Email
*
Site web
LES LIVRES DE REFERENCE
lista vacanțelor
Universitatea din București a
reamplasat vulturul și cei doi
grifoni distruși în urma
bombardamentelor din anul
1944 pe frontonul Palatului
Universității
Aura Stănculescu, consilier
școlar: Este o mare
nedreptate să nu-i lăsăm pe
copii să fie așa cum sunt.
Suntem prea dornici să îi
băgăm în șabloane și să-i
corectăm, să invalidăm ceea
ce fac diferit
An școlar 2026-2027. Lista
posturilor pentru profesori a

::::

— What you will do —
Copy the text of every record above line for line, keeping each word, mark, and line break unchanged.

— Your response —
Email
*
Site web
LES LIVRES DE REFERENCE
lista vacanțelor
Universitatea din București a
reamplasat vulturul și cei doi
grifoni distruși în urma
bombardamentelor din anul
1944 pe frontonul Palatului
Universității
Aura Stănculescu, consilier
școlar: Este o mare
nedreptate să nu-i lăsăm pe
copii să fie așa cum sunt.
Suntem prea dornici să îi
băgăm în șabloane și să-i
corectăm, să invalidăm ceea
ce fac diferit
An școlar 2026-2027. Lista
posturilor pentru profesori a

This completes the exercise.